There are prerequisites to becoming an endoscopy nurse, and the process includes materials review and testing. Once the certification is obtained, though, the advantages can be realized immediately, benefiting the team of an existing employer or providing valuable credentials that can further a nursing career.
Before considering a career as an endoscopy nurse, one must first obtain a degree in nursing, whether it’ll be as an RN or an LVN/LPN. EndoNurse.com outlines the prerequisites for becoming an endoscopy nurse to include only nurses who are currently working (or who have worked in such a capacity in the past five years) in a gastroenterology practice, one either with or without an endoscopy center either full or part time. The verification process is strict but can be satisfied with the signatures of two physicians, supervisors or HR specialists who can vouch for the candidate’s work experience.
Becoming Endoscopy Certified
There is no degree for endoscopy nursing but rather a certification process. The bulk of the day-to-day medical knowledge necessary is obtained through the nursing program in which the nurse who wishes to become an endoscopy nurse received her degree. Certification courses can be done online and provide sections on such things as:
•Anatomy and physiology
•Equipment and use, cleaning and disinfection
•Emergencies and safety
Certifying entities such as the Certified board of Gastroenterology Nurses and Associates, inc., and the Society of Gastroenterology Nurses and Associates, Inc., typically list when and where certification testing is held, typically at certain times of the year such as the spring and fall rather than ongoing throughout the year.
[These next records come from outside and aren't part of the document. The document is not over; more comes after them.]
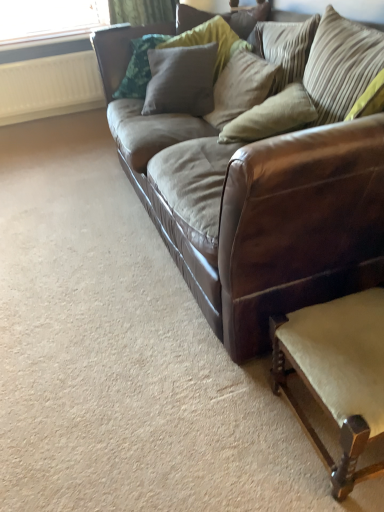
Question: Considering the relative sizes of beige fabric pillow at center, the third pillow positioned from the left, and striped fabric pillow at upper right, the fourth pillow positioned from the left, in the image provided, is beige fabric pillow at center, the third pillow positioned from the left, bigger than striped fabric pillow at upper right, the fourth pillow positioned from the left,?

Choices:
 (A) yes
 (B) no

Answer: (B)

Question: Is beige fabric pillow at center, the third pillow positioned from the left, located outside striped fabric pillow at upper right, placed as the 1th pillow when sorted from right to left?

Choices:
 (A) yes
 (B) no

Answer: (A)

Question: Is beige fabric pillow at center, which is the second pillow from right to left, at the left side of striped fabric pillow at upper right, placed as the 1th pillow when sorted from right to left?

Choices:
 (A) yes
 (B) no

Answer: (A)

Question: Is beige fabric pillow at center, which is the second pillow from right to left, facing away from striped fabric pillow at upper right, the fourth pillow positioned from the left?

Choices:
 (A) no
 (B) yes

Answer: (A)

Question: From the image's perspective, is beige fabric pillow at center, the third pillow positioned from the left, on striped fabric pillow at upper right, placed as the 1th pillow when sorted from right to left?

Choices:
 (A) no
 (B) yes

Answer: (A)

Question: Is textured beige pillow at upper center, which is the 2th pillow in left-to-right order, taller or shorter than light beige fabric swivel chair at lower right?

Choices:
 (A) short
 (B) tall

Answer: (B)

Question: Is textured beige pillow at upper center, arranged as the 3th pillow when viewed from the right, spatially inside light beige fabric swivel chair at lower right, or outside of it?

Choices:
 (A) outside
 (B) inside

Answer: (A)

Question: Considering their positions, is textured beige pillow at upper center, arranged as the 3th pillow when viewed from the right, located in front of or behind light beige fabric swivel chair at lower right?

Choices:
 (A) front
 (B) behind

Answer: (B)

Question: Based on their sizes in the image, would you say textured beige pillow at upper center, arranged as the 3th pillow when viewed from the right, is bigger or smaller than light beige fabric swivel chair at lower right?

Choices:
 (A) big
 (B) small

Answer: (A)

Question: In terms of size, does brown leather couch at center appear bigger or smaller than beige fabric pillow at center, the third pillow positioned from the left?

Choices:
 (A) big
 (B) small

Answer: (A)

Question: Is brown leather couch at center inside or outside of beige fabric pillow at center, the third pillow positioned from the left?

Choices:
 (A) inside
 (B) outside

Answer: (B)

Question: Based on their positions, is brown leather couch at center located to the left or right of beige fabric pillow at center, which is the second pillow from right to left?

Choices:
 (A) right
 (B) left

Answer: (B)

Question: Does point [329, 229] appear closer or farther from the camera than point [299, 111]?

Choices:
 (A) closer
 (B) farther

Answer: (A)

Question: Considering the positions of textured gray pillow at upper center, the 4th pillow from the right, and brown leather couch at center in the image, is textured gray pillow at upper center, the 4th pillow from the right, wider or thinner than brown leather couch at center?

Choices:
 (A) thin
 (B) wide

Answer: (A)

Question: Is point (228, 58) closer or farther from the camera than point (187, 272)?

Choices:
 (A) closer
 (B) farther

Answer: (B)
Certifications for an endoscopy nurse are good for five years, at which time re-certification is necessary.
Value to Employers
Obtaining a certification to become an endoscopy nurse shows an employer commitment to excellence in vocation. Taking the time and making the effort necessary to obtain such a certification demonstrates that a nurse places priority on informed, quality patient care as well as being part of an efficient and skilled medical team, and partnering with physicians and employers to provide the community with current, progressive health care.
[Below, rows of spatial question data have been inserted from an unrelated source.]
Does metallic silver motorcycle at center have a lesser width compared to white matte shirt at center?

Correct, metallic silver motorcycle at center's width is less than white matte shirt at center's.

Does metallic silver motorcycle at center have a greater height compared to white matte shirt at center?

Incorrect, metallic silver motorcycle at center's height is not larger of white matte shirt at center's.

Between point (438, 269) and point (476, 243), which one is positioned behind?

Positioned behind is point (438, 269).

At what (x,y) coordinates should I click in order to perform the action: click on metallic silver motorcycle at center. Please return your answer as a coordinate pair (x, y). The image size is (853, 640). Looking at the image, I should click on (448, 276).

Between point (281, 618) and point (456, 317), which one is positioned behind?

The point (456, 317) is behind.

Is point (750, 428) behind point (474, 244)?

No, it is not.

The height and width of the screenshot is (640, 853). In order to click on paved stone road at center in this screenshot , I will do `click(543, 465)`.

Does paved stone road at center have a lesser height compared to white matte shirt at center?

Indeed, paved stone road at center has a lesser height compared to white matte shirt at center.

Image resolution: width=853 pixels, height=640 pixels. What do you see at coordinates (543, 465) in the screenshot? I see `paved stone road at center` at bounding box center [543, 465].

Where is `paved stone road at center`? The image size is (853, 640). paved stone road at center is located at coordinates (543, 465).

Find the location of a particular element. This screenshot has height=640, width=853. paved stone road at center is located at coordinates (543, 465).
The current SGNA president Kathryn Miller, CGRN, writes that becoming endoscopy nursing certified proves accountability, growth and specialized knowledge to employers, current or prospective, and can influence pay. While the Bureau of Labor Statistics reports that an RN can expect an annual salary in the mid $60,000 range and an LPN/LVN in the $40,000 range, Kathryn Miller points out the added value having a certification will bring to a clinic or department, setting endoscopy nurses apart for increased pay.
On the personal front, becoming an endoscopy nurse brings with it a high rate of job satisfaction through challenge and continuing education. Certification focusing on endoscopy provides the knowledge and tools to give advanced, high-quality care to patients. When a nurse has the initiative and drive to go above and beyond to obtain such a certification, the independence and self-confidence that come with specialized job offers and increases in pay are improved.
Striving beyond the norm and taking an active role in personal growth and achievement to become a certified endoscopy nurse is an accomplishment that continues to drive the individual forward.